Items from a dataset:
►

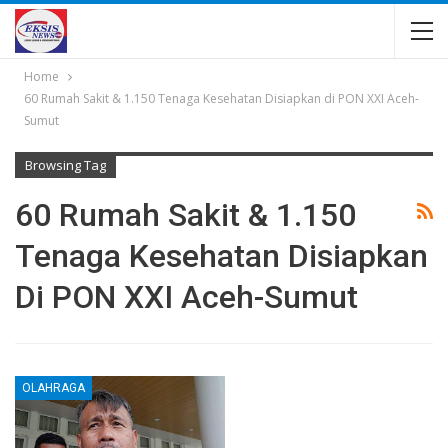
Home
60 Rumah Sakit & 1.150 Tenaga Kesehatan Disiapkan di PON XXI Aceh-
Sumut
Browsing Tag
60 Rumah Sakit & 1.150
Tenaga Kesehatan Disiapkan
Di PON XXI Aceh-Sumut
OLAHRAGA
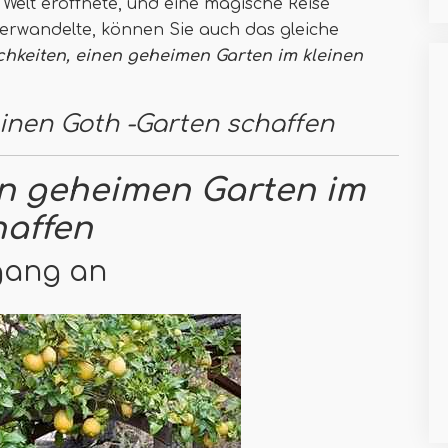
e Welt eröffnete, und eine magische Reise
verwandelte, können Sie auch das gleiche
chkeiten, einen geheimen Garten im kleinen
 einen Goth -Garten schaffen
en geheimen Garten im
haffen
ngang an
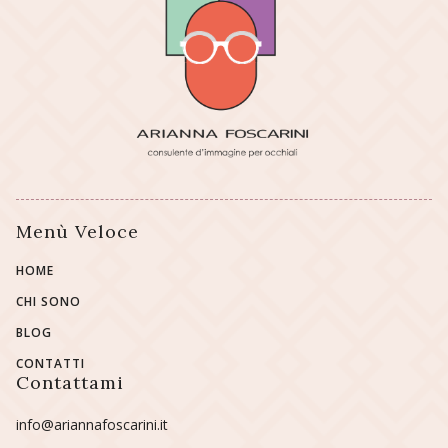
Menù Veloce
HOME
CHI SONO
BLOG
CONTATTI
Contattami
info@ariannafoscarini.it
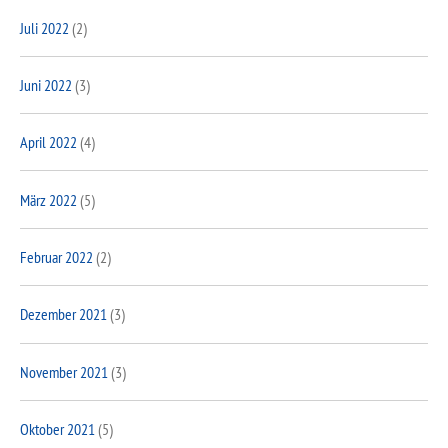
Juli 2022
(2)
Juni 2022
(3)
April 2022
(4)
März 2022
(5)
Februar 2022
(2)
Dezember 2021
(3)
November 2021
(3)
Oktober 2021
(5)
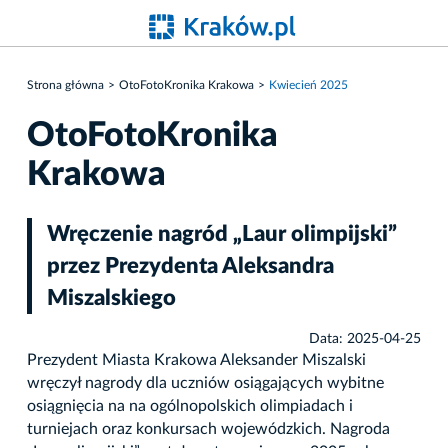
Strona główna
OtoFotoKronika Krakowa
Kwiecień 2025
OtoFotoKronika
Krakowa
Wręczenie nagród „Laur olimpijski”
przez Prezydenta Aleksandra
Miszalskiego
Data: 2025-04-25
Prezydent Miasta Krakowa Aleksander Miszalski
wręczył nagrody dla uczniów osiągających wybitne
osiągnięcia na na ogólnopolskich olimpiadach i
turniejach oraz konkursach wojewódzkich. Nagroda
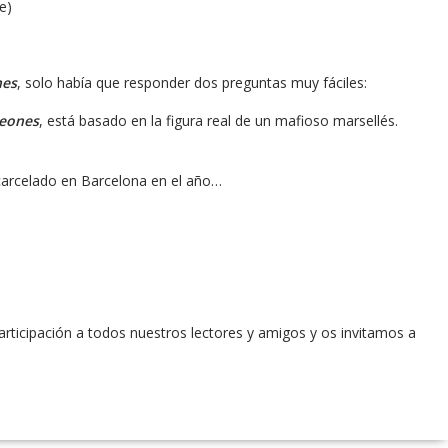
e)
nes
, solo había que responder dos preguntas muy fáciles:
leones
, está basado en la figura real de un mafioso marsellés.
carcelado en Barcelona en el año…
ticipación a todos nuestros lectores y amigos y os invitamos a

◄

▶ _Problem statement_:
Each line from the first line of the data above through the one containing "Prezydent Miasta Krakowa Aleksander Miszalski" must be set down exactly; the pictures must not be.

▶ _Response area_:
Home
60 Rumah Sakit & 1.150 Tenaga Kesehatan Disiapkan di PON XXI Aceh-
Sumut
Browsing Tag
60 Rumah Sakit & 1.150
Tenaga Kesehatan Disiapkan
Di PON XXI Aceh-Sumut
OLAHRAGA
e Welt eröffnete, und eine magische Reise
verwandelte, können Sie auch das gleiche
chkeiten, einen geheimen Garten im kleinen
 einen Goth -Garten schaffen
en geheimen Garten im
haffen
ngang an
Menù Veloce
HOME
CHI SONO
BLOG
CONTATTI
Contattami
info@ariannafoscarini.it
Juli 2022
(2)
Juni 2022
(3)
April 2022
(4)
März 2022
(5)
Februar 2022
(2)
Dezember 2021
(3)
November 2021
(3)
Oktober 2021
(5)
Strona główna
OtoFotoKronika Krakowa
Kwiecień 2025
OtoFotoKronika
Krakowa
Wręczenie nagród „Laur olimpijski”
przez Prezydenta Aleksandra
Miszalskiego
Data: 2025-04-25
Prezydent Miasta Krakowa Aleksander Miszalski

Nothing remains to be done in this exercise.